Now I don't know what influenced Witness Greer to select that 35 percent dividing point. I do know when you take all types of ¦ accidents, it might be possible to select a breaking point between them that would cause a degree of balancing out, when you take all kinds of accidents. But I think it would be of interest to this committee to see how the collision experience of the two groups of carriers. turned out. And I have done that on pages 9 and 10 of my exhibit. On page 9 I have shown the aggregate numbers of collisions. think that is less useful to us than the collision rates, which are shown on page 10, so I will just refer to page 10 now.

I have shown here the 33 carriers which had laid off over 35 percent or had operated over 35 percent without firemen and averaged around 55 percent. And the 43 carriers with the so-called firemen-on philosophy, who did not go as far as the other group in laying off firemen. If you look at these two rates you will notice in 1961 the 33 carriers had a rate of 1.15-these figures are on page 10 of the exhibit-the 43 carriers a rate of 1.16.

In 1962 the 33 carriers had 1.15; the 43, 1.13.

The next year, the 33 carriers had an increase, but not a substantial increase in light of the variations that you will see for all carriers in their collision records, in the earlier years, 33 carriers had a rate of 1.24, and the 43, 1.15.

The average for the 3-year period you will notice is not very far apart. One is 1.18, and the other is 1.15.

The first quarter of 1964, the average for the 33 stayed about the same level. But for some reason the 43 carriers in the first quarter dropped considerably to 1.02.

Now, the second quarter in 1964, that was the first period for which we had an indication of the effect of the removal of firemen. Two months in that second quarter were affected by that fact. You will note that the 33 carriers who had removed the larger proportion of their firemen, their rate jumped up immediately to 1.41, whereas the other group did rise, because they did take some firemen out of service, but much less, only to 1.27.

In the last half of 1964, the last 6 months, you will notice the 33 carriers that had operated so much service without firemen, their rate jumped to 1.56, for a 6-month period, compared to 1.30 in the 43

carriers.

Now, as Mr.
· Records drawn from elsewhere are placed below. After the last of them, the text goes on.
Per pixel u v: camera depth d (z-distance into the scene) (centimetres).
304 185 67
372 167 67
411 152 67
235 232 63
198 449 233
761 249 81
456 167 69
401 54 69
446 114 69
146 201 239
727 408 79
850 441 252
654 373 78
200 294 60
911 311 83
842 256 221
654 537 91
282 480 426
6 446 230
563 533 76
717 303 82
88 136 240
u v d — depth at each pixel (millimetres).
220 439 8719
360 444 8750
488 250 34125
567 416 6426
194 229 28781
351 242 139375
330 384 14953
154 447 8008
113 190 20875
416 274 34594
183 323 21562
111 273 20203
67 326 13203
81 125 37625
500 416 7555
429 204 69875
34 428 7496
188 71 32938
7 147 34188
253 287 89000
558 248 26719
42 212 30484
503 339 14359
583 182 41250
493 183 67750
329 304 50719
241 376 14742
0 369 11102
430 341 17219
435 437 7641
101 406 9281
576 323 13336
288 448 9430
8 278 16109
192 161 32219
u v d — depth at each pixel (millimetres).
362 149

Greer said with reference to his figures, there is no difference, but when you look at the area where the presence or absence of firemen is most likely to be felt, you find out there is a very substantial difference.

I have had these figures also put on charts. I need not, I think, discuss them in any detail.
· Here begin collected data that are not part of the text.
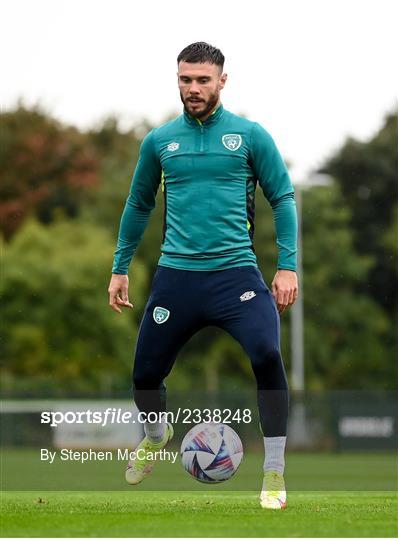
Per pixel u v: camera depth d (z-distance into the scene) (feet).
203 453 91.56
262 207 548.31
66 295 490.08
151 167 95.14
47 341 490.08
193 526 75.36
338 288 588.91
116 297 99.40
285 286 92.43
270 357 89.66
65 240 513.04
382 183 647.15
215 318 91.61
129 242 98.73
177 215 92.12
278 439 91.15
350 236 602.03
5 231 595.06
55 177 620.90
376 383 583.58
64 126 647.15
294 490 144.87
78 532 72.54
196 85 89.71
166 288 92.38
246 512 85.76
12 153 615.57
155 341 93.61
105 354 494.18
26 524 76.54
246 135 91.66
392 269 629.92
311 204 583.99
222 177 91.20
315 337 565.12
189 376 542.98
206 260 91.30
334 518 80.69
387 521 78.89
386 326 593.01
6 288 488.02
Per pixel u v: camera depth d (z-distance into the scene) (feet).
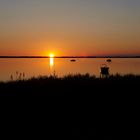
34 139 33.17
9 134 35.14
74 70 187.32
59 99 56.18
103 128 37.37
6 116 43.91
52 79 85.35
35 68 212.02
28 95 59.82
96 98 57.06
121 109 48.47
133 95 60.03
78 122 40.63
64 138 33.30
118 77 90.12
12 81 84.38
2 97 57.57
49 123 39.99
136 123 39.88
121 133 35.17
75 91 64.28
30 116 44.16
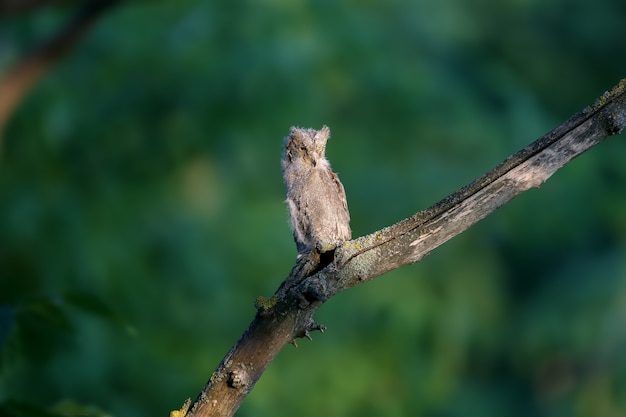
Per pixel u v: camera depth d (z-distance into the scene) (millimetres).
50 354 4172
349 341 16500
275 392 15414
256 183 15258
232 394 4270
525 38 19203
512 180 4090
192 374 14336
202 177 14875
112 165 14555
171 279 14703
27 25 13711
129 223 14578
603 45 19922
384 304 16719
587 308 19656
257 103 14219
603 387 19766
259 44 14281
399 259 4141
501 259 19969
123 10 14344
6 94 10023
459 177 16094
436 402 17453
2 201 13859
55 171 14109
Now, the significant comparison is between the top chart and the bottom chart. The experience of the two carriers you will see was very much the same for the period prior to the removal of firemen.

There is a tremendous difference in the red bars after firemen were removed. The big increase took place in the 33 carriers where approximately 50 percent of the operations were without firemen. I should say that this chart is reproduced on page 11 of my exhibit. I have shown on page 12 this same information on a seasonal basis to show that even when it is compared on that basis the result is exactly the same.

I think I need not discuss the figures themselves.

Clearly there was enough divergence between these two groups of railroads to indicate when firemen were taken off, it had a very substantial effect on railway safety.

On pages 13 to 22 of my exhibit I have included some brief reports of collisions which occurred in operations where firemen helpers were not employed. The original source of this information is a series of reports made to the brotherhood by its officials and members throughout the country.